We create a list of all edges in the arXiv graph.

In [143]:
from itertools import combinations_with_replacement
import json

with open('../data/arxiv-categories.json', 'r') as f:
    arxiv_categories_descriptions = json.load(f)

arxiv_categories = [cat['tag'] for cat in arxiv_categories_descriptions]
arxiv_categories_combinations = list(combinations_with_replacement(arxiv_categories, 2))

In [144]:
graph_edges = {tuple(sorted(index)): 0 for index in arxiv_categories_combinations}

The arXiv categories changed over the years.  Below we find all categories that are not the current ones.

In [146]:
missing_categories = set()

for index, row in arxiv_metadata.iterrows():
    for category in row['categories']:
        if category not in arxiv_categories:
            missing_categories.add(category)

In [147]:
missing_categories

{'acc-phys',
 'adap-org',
 'alg-geom',
 'ao-sci',
 'astro-ph',
 'atom-ph',
 'bayes-an',
 'chao-dyn',
 'chem-ph',
 'cmp-lg',
 'comp-gas',
 'cond-mat',
 'dg-ga',
 'funct-an',
 'mtrl-th',
 'patt-sol',
 'plasm-ph',
 'q-alg',
 'q-bio',
 'solv-int',
 'supr-con'}

We create a new generator `arxiv_snapshot`: each `yield` is a `dict` containing the date and the cross-listings.

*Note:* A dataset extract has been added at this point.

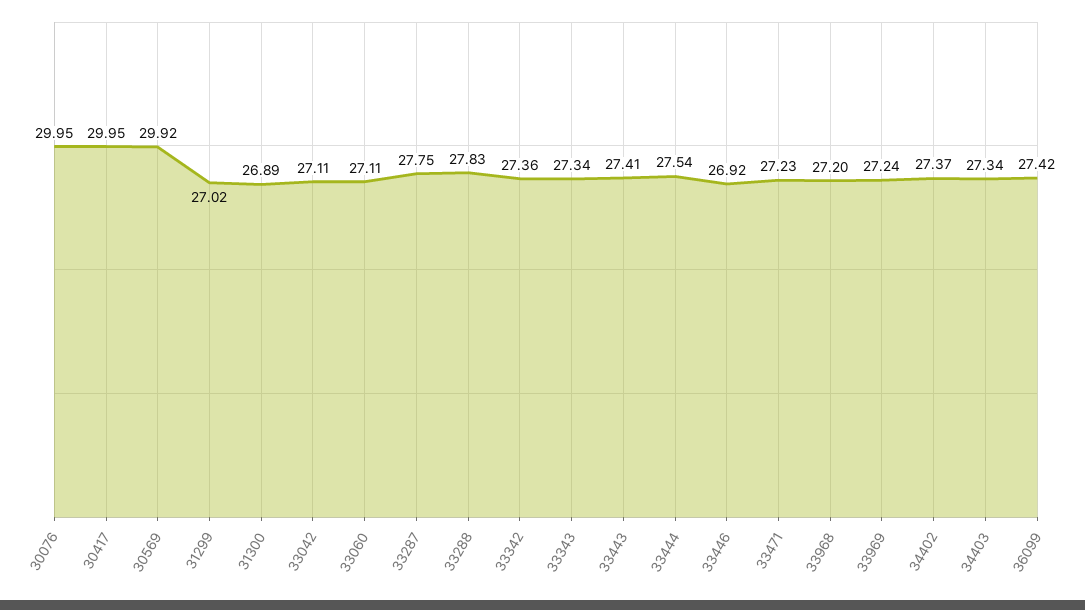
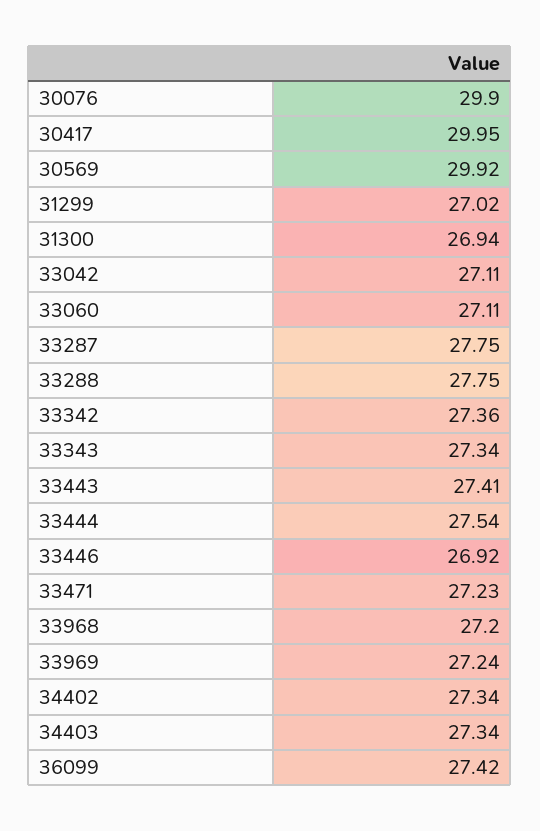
30076: 29.95 -> 29.9
31300: 26.89 -> 26.94
33288: 27.83 -> 27.75
34402: 27.37 -> 27.34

We group the entries of `arxiv_metadata` by date and iterate through the groups to populate `arxiv_snapshot`.

In [137]:
import copy

def arxiv_snapshot():
    for date, group in arxiv_metadata.groupby('update_date'):
        graph_edges['date'] = date
        for index, row in group.iterrows():
            if len(row.categories) == 1:
                key = list(combinations_with_replacement(row.categories, 2))[0]
                graph_edges[key] += 1
            else:
                for edge in combinations_with_replacement(row.categories, 2):
                    graph_edges[tuple(sorted(edge))] += 1
        yield copy.deepcopy(graph_edges)

In [138]:
df = pd.DataFrame(arxiv_snapshot())
df.set_index('date')

KeyError: ('alg-geom', 'alg-geom')